To assure that the total loads so calculated, for each substance, are not violated, the Superintendent shall issue permits to significant industrial users limiting discharge loads.
C. 
Permits issued in accordance with this section may allow for discharges in excess of limitations set forth under § 195-81.
The Village of Waterloo reserves the right to establish, by law or in individual wastewater discharge permits, more stringent standards or requirements on discharges to the POTW consistent with the purpose of this chapter.
A. 
Limitations on wastewater strength or mass discharge contained in this chapter may be supplemented with more stringent limitations when, in the opinion of the Superintendent:
(1) 
The limitations in this chapter are not sufficient to protect the POTW;
(2) 
The limitations in this chapter are not sufficient to enable the POTW treatment plant to comply with applicable water quality standards or the effluent limitations specified in the POTW's SPDES permit;
(3) 
The POTW sludge will be rendered unacceptable for disposal or reuse as the Village of Waterloo desires, as a result of discharge of wastewaters at the above-prescribed concentration limitations;
(4) 
Municipal employees or the public will be endangered; or
(5) 
Air pollution and/or groundwater pollution will be caused.
B. 
The limitations on wastewater strength or mass discharge shall be recalculated not less frequently than once every five years. The results of these calculations shall be reported to the Village of Waterloo Board. This chapter shall then be amended appropriately. Any issued industrial wastewater discharge permits which have limitations, based directly on any limitations, which were changed, shall be revised and amended, as appropriate.

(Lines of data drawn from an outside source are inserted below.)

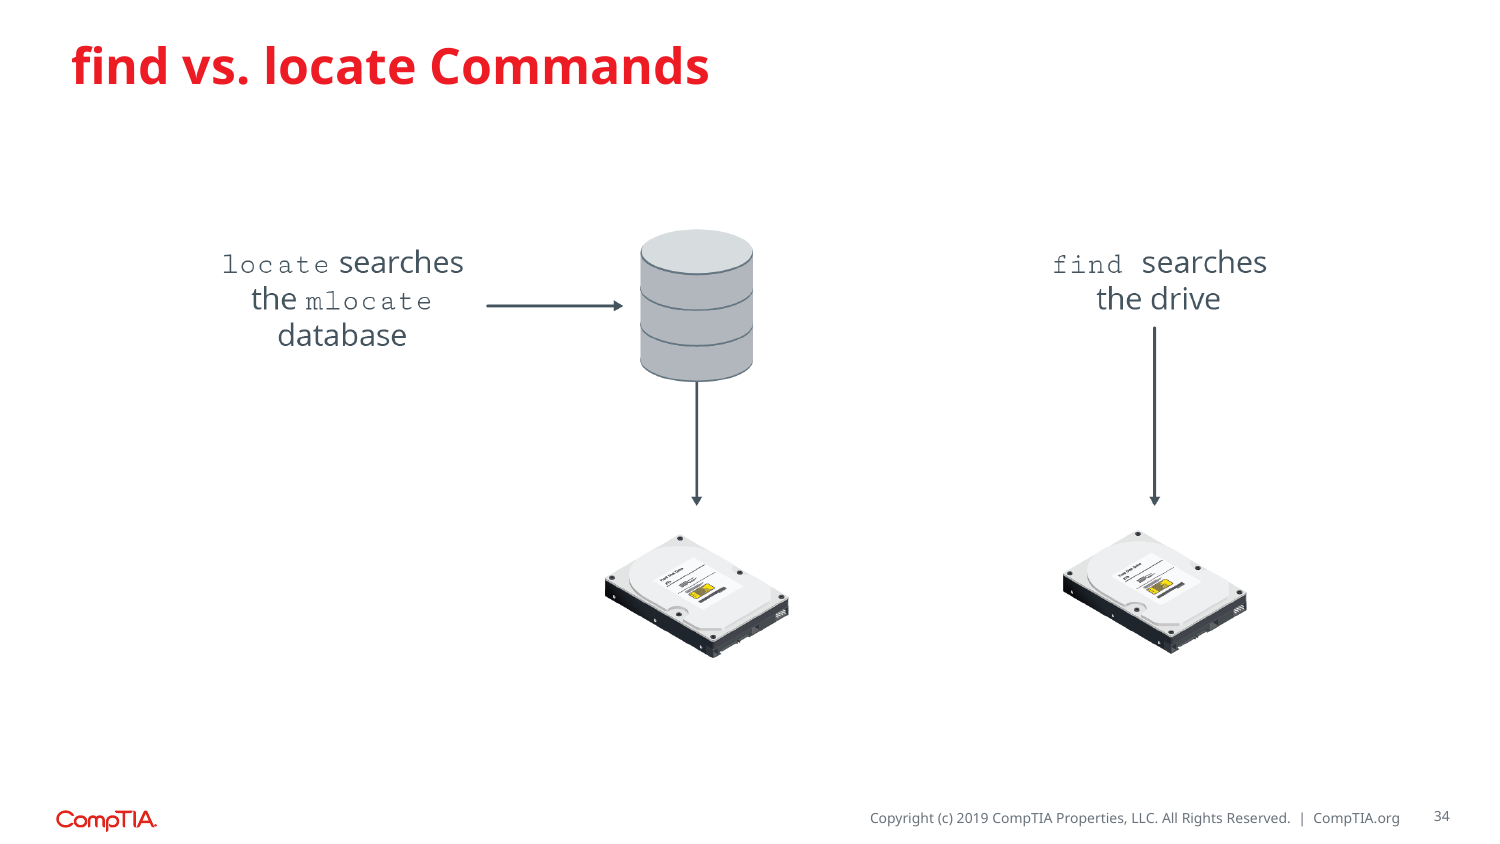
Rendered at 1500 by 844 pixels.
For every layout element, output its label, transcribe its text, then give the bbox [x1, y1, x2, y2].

picture [212, 212, 1287, 659]
title find vs. locate Commands [56, 12, 1444, 117]
slide_number 34 [1407, 800, 1450, 835]
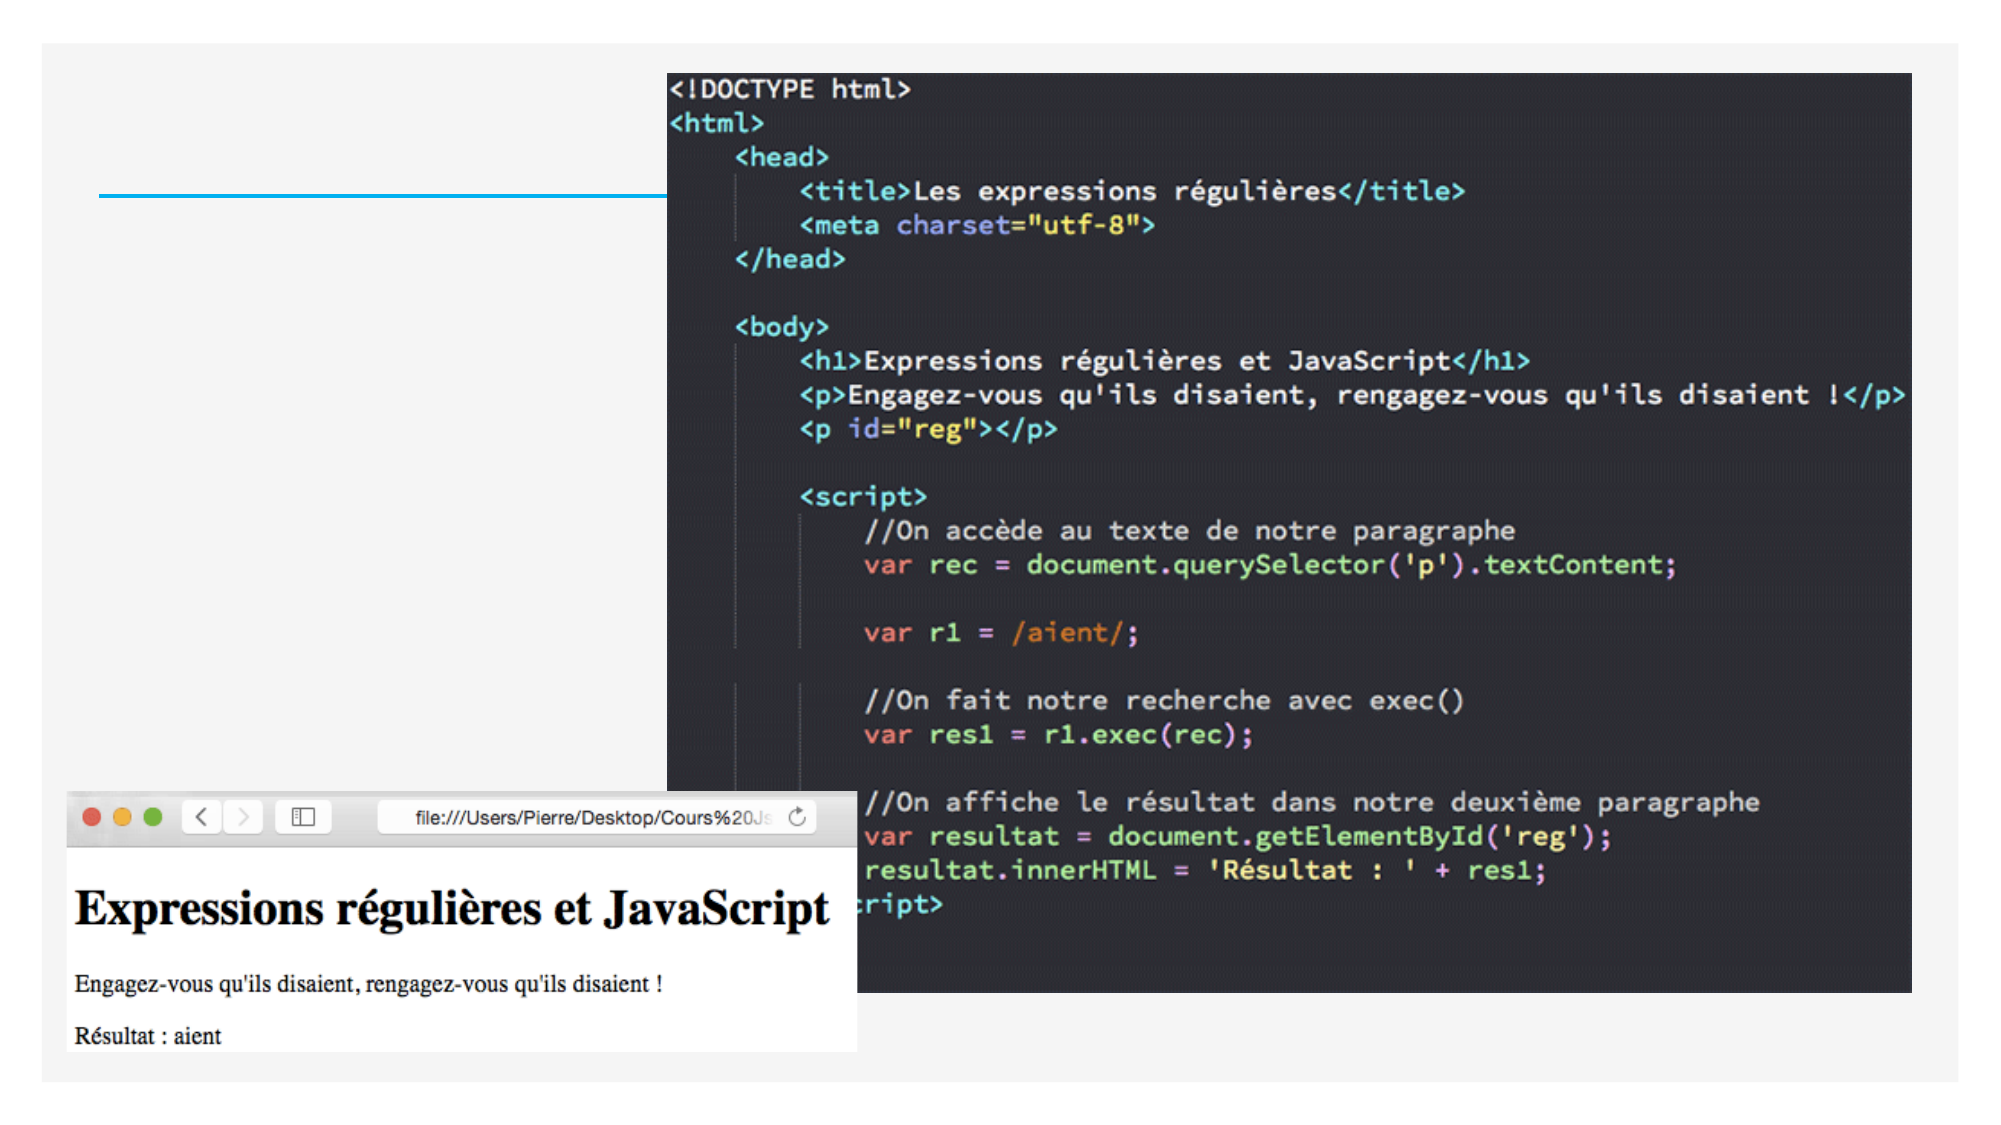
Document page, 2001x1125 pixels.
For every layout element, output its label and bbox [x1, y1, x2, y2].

picture [66, 73, 1912, 1052]
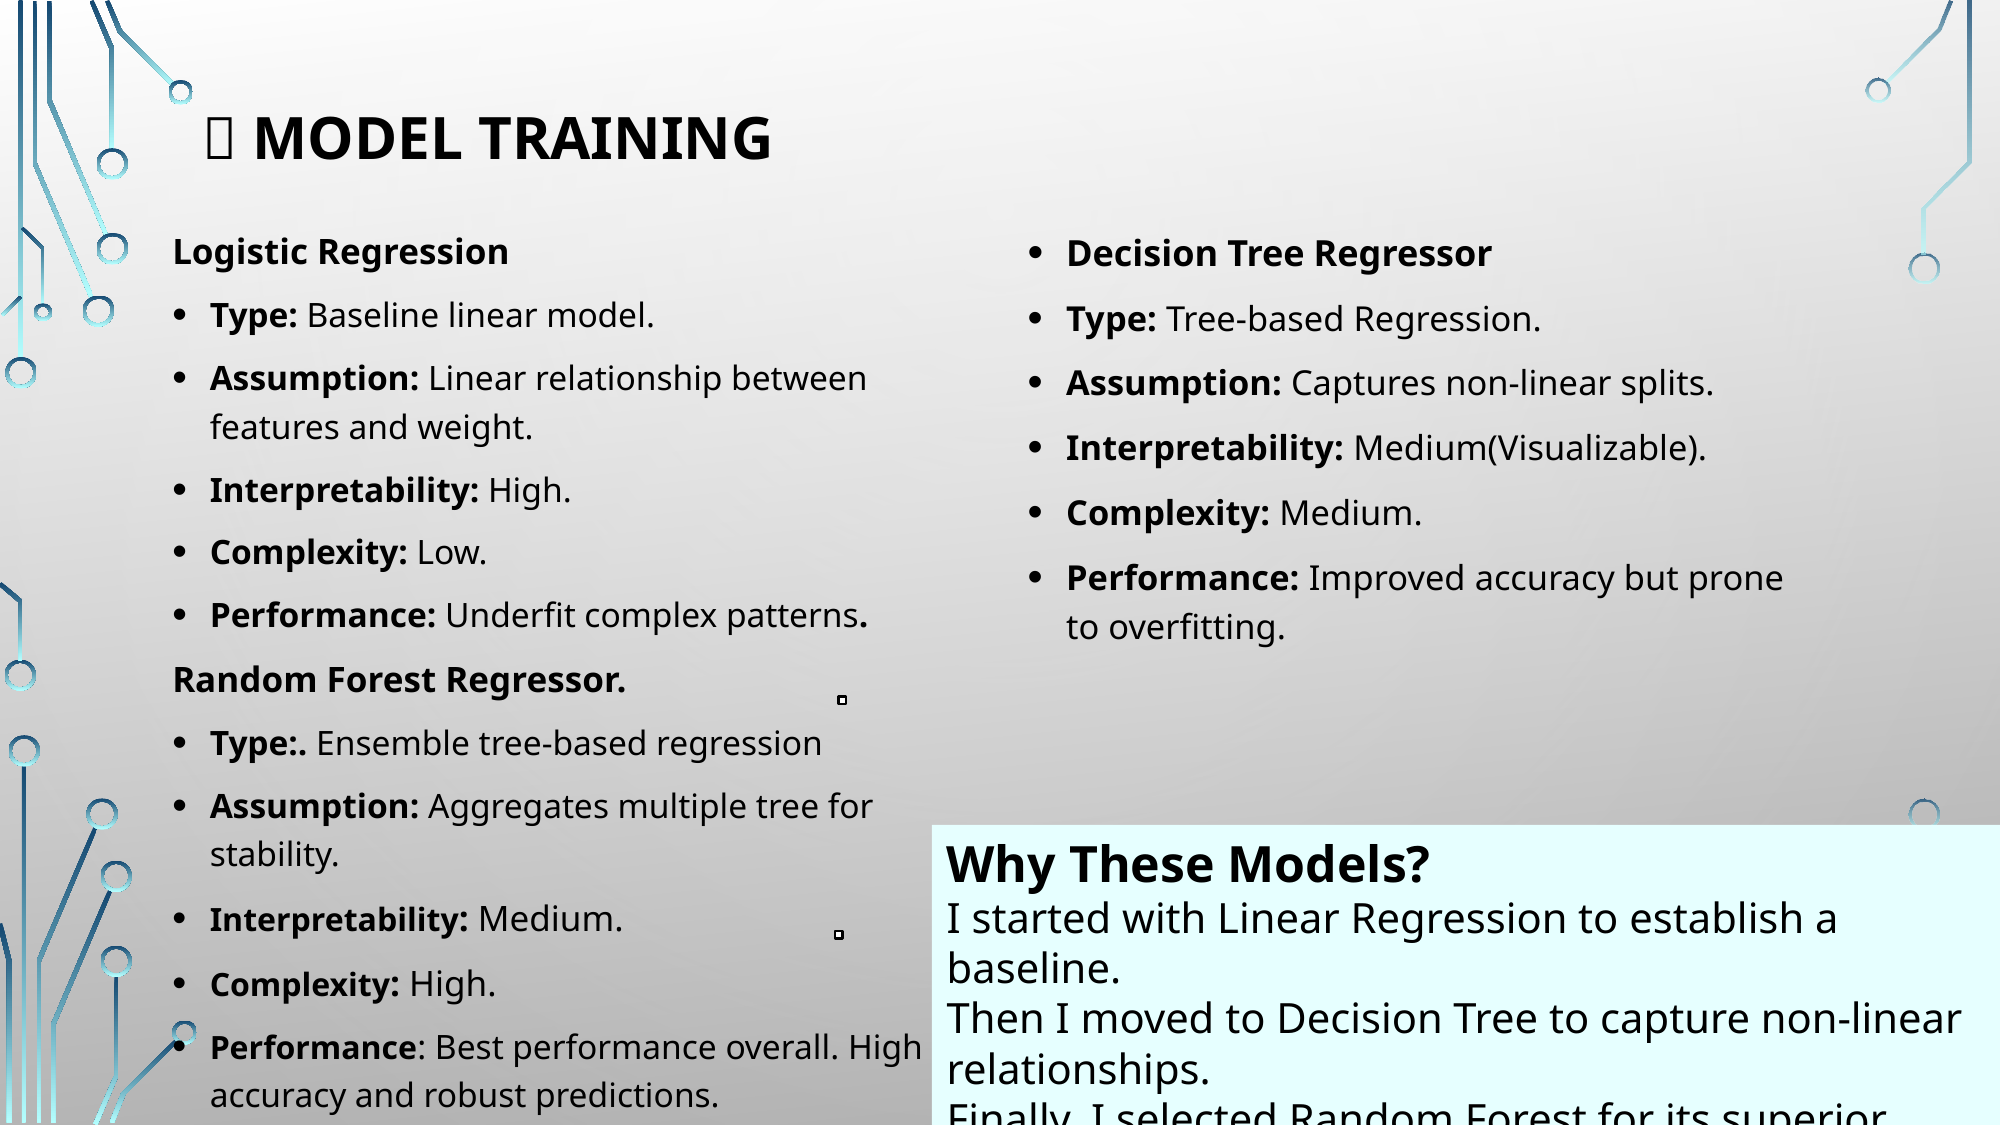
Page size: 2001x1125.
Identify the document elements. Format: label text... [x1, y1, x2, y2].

list Decision Tree Regressor Type: Tree-based Regression. Assumption: Captures non-linear splits. Interpretability: Medium(Visualizable). Complexity: Medium. Performance: Improved accuracy but prone to overfitting. [1012, 213, 1813, 655]
text_box [834, 930, 844, 940]
list Logistic Regression Type: Baseline linear model. Assumption: Linear relationship between features and weight. Interpretability: High. Complexity: Low. Performance: Underfit complex patterns. Random Forest Regressor. Type:. Ensemble tree-based regression Assumption: Aggregates multiple tree for stability. Interpretability: Medium. Complexity: High. Performance: Best performance overall. High accuracy and robust predictions. [157, 213, 958, 1125]
text_box Why These Models? I started with Linear Regression to establish a baseline. Then I moved to Decision Tree to capture non-linear relationships. Finally, I selected Random Forest for its superior performance and generalization. [931, 824, 2000, 1125]
text_box [837, 695, 847, 705]
title 🤖 Model Training [187, 101, 1813, 251]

The Superintendent shall have the authority to copy any record related to wastewater discharges to the POTW.
A. 
No user shall ever increase the use of process water, or in any way attempt to dilute a discharge, as a partial or complete substitute for adequate treatment to achieve compliance with a discharge limitation unless expressly authorized by an applicable pretreatment standard or requirement. The Superintendent may impose mass limitations on users who are using dilution to meet applicable pretreatment standards or requirements, or in other cases when the imposition of mass limitations is appropriate.
B. 
Dilution flow shall be considered to be inflow.